Once you reach the line containing "(boolean is" in the data below, restate each line word for word up to and including the one containing "Sets whether the object should be disabled.".

→ Data
────────────────────────────────────────
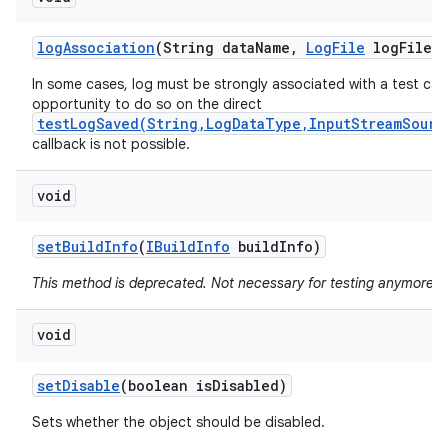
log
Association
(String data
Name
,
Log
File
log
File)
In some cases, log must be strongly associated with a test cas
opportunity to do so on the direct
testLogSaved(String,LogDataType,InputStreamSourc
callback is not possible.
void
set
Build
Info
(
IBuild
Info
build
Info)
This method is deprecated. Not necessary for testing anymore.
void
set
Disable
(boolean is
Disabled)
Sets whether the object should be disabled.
────────────────────────────────────────
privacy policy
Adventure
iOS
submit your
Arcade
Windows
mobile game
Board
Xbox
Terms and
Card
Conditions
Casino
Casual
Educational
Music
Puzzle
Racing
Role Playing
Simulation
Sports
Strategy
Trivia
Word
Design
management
────────────────────────────────────────
→ The completed task
(boolean is
Disabled)
Sets whether the object should be disabled.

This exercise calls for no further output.